EXTRACTED TEXT –

And now for something largely different.

So I figured after a pretty heavy, or at least long post (2600 words!) I needed a sillier one to follow it. In examining my stat tracker, which is a great distraction for me, I discovered that at least one person in the world came to my website after trying to search for mannequin repair. Try it yourself, go to google and enter the search string: how to repair manequins

Bam, there I am (well second, but still).

UPDATE:
Wow, Google is amazingly quick in its self corrections. I'm already removed from the list of top sites related to manequin (sp, I know) repair. Alas. I'll have to hang my random search hat on some other peg. Who knows maybe "bocce ball dishwasher counting" or "ultimate shark dance excitement" Only google and random inquiries will determine where I rank

Tuesday, November 14, 2006

Flat Aaron

A few weeks ago while walking on the Mall, Neil, Ann, Brian and I encountered a Flat Stanley. He was laminated, rolled up into a tight tube and wedged in between the openings in a makeshift gate surrounding some DC grass restoration -- a most futile effort, to be sure. Ann noticed him first, and she and I, having each read the books knew immediately what he was. We debated whether or not to take the character and send him off to others, thereby making use of the great skill and most relevant trait of Flat Stanley--namely his capacity to travel and visit places and people.

In the books, Stanley is literally flat. He is bi-dimensional (or at least nearly so). His character is not flat, though. He is a kid, he has traits, he is imbued with enough energy to be capable of moving along a plot, no matter how simple.

Flash forward (or backward depending on whether you accept my previous Stanley anecdote as a point of temporal reference or whether you prefer to use this moment as your guidepost) to earlier today. While waiting to fly standby to Pittsburgh so as to fly to Baltimore and then eventually to get to work, I dropped 5 dollars on a New Yorker. I have to admit that as a liberal elitist, I'm something of a sham. I've never really read the New Yorker. I tend to find the cartoons unfunny, or at least only as funny as a well trod pun. That is, I recongize within it the effort at, and elements of humor but it does little to stir in my merriment. But, today I decided I should get the New Yorker. I should pretend to be erudite and well read, and maybe like with so many other things in my life, the act of pretending might make it so. I trudged through some letters to the editor, and movie reviews. I read bits and pieces of articles which promised to help me in my quest to be cool, in that tweed jacket and brandy snifter way. Or at least in the Volvo driving, best-Lithuanian-restaurant-knowing, kid going to Bryn Mawr way. All in all my first few hours with the magazine were well spent and I found myself thinking quite seriously about ordering a subscription. There was no shortage of postcards with which to indulge this impulse, and so I vowed to mail the post card when I arrived in Pittsburgh.

Page-level text extractions:

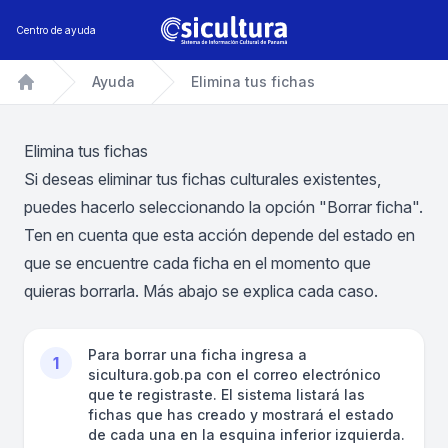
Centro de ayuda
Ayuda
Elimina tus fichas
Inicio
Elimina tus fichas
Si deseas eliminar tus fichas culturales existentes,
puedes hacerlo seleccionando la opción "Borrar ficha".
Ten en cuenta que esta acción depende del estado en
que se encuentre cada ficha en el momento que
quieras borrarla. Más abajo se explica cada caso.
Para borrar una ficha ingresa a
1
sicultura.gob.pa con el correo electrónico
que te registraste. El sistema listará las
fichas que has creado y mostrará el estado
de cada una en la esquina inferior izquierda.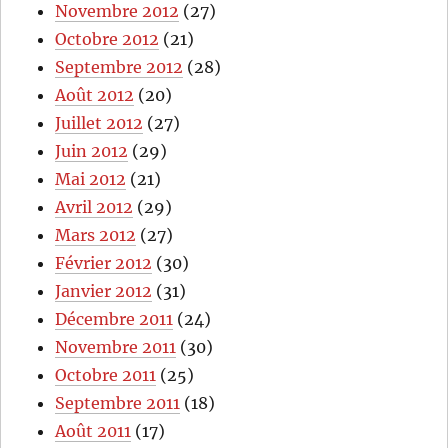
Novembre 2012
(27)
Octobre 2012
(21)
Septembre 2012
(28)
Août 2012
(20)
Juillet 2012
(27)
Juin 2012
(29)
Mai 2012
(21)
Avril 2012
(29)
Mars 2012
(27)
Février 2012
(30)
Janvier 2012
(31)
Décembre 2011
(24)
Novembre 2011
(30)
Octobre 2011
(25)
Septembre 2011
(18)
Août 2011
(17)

THE PROBLEM –
Answer these questions about the blog excerpt, one per line:
1. Who noticed the Flat Stanley first?
2. How much did the writer spend on the New Yorker?
3. Which city was the writer waiting to fly standby to?
You won't need the listing to complete this work.

EXPECTED ANSWER –
1. Ann
2. 5 dollars
3. Pittsburgh